# CO2 reactor with atomizer.



## thomas.bham (4 Dec 2013)

Hi there
Due to my problem with algae, I decided to build more efficient co2 system to make sure I have got no more issues with lack of co2 in my tank.
This is my baby.


















I put Atomizer before reactor.

What do you think?


----------



## jojouk (4 Dec 2013)

Looks good, what results are you getting?


----------



## darren636 (4 Dec 2013)

Does it reduce flow?


----------



## thomas.bham (5 Dec 2013)

It probably does reduce flow a little bit but not much.
One good think about it so far is that I don't have sparky water in tank anymore which is good becouse it looked cloudy. 
I reduced co2 to 2 bubbles per second as I noticed that angels started breathing faster.

Sent from my GT-I9300 using Tapatalk


----------



## MikeJojo (9 Jan 2014)

Hi

I'm thinking to do the same but without bio balls. 

Couple of questions. 

1. What is the size of ports and what is diameter of your hose? 

2. Is it 10" canister? 

3. Where did you buy all that? 

Mike


Sent from my iPhone using Tapatalk


----------



## thomas.bham (9 Jan 2014)

1. Hoses are 16/22mm
,Ports are 3/4"
2. Carnister is 10"
3. O bough it all in Poland but saw this carnisters on ebay.
Only thing you won't be able to get are those velves. 



Sent from my GT-I9300 using Tapatalk


----------



## foxfish (9 Jan 2014)

You guys might want to check the link I'm my signature, I don't really think you need all the hassle of using an inline  atomiser and a reactor though?


----------



## MikeJojo (9 Jan 2014)

Hi foxfish

Have you used the same size canister? 10" high, 3/4 npt ports?
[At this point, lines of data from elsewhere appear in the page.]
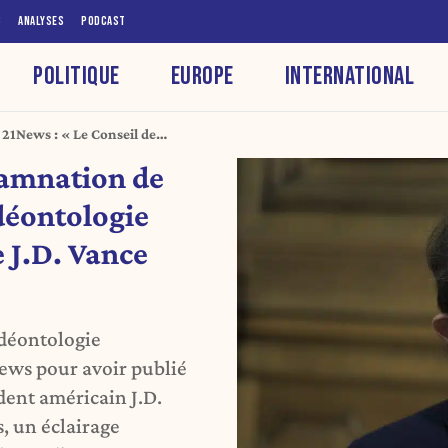
S
ANALYSES
PODCAST
POLITIQUE
EUROPE
INTERNATIONAL
 21News : « Le Conseil de
 que J.D. Vance avait raison »
damnation de
déontologie
 J.D. Vance
 déontologie
ews pour avoir publié
dent américain J.D.
s, un éclairage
I was thinking to buy straight hose tails for both ports instead piping you have used. Wouldn't be more effective and give improved flow over elbows you used? 


Sent from my iPhone using Tapatalk


----------



## foxfish (9 Jan 2014)

No it is a 12" model


----------



## thomas.bham (11 Jan 2014)

The reason why I used atomiser was I had one anyway and I wanted to avoid to drill any holes in canister.
Whole idea was to inject co2 trough atomiser which produces micro bubbles and go to reactor where they stick to bioballs and slowly dissolve. 
I had I alternative idea to use T connector instead of atomizer but I think this works better. 
You can use straight hose tails but I put velves insteat to have easy way do maintain/clean canister. 
Probably velves and elbow are affect a water flow a bit but not significantly so I don't bother about that.

Sent from my GT-I9300 using Tapatalk


----------



## tmiravent (16 Jan 2014)

Hi,
very nice idea!
Maybe i'm wrong but, I think that in the image you show, the last arrow is not in the right tube.
Anyway, the concept is there and the Co2 dilution should be 100% or near.
I use the reactor with 3 extra 'shut-off tap' (as you tough before).
Very useful to clean the reactor without stooping the filter.
I use this principle in all my system (can take out any piece without stooping the filtering flow).
Cheers.
http://www.aquariofilia.net/forum/galeria01/gallery_13126_3866_413345.jpg


----------



## Richardbunting (10 Mar 2014)

Really like this style of diy reactor, i have been amassing parts for my own mod, i just need to find , 1/2" hose spurs, someway of injecting co2 safely into the reactor chamber and possibly shut off taps. Im toying with running this with a separate power head to a spray bar.

Decisions.....


----------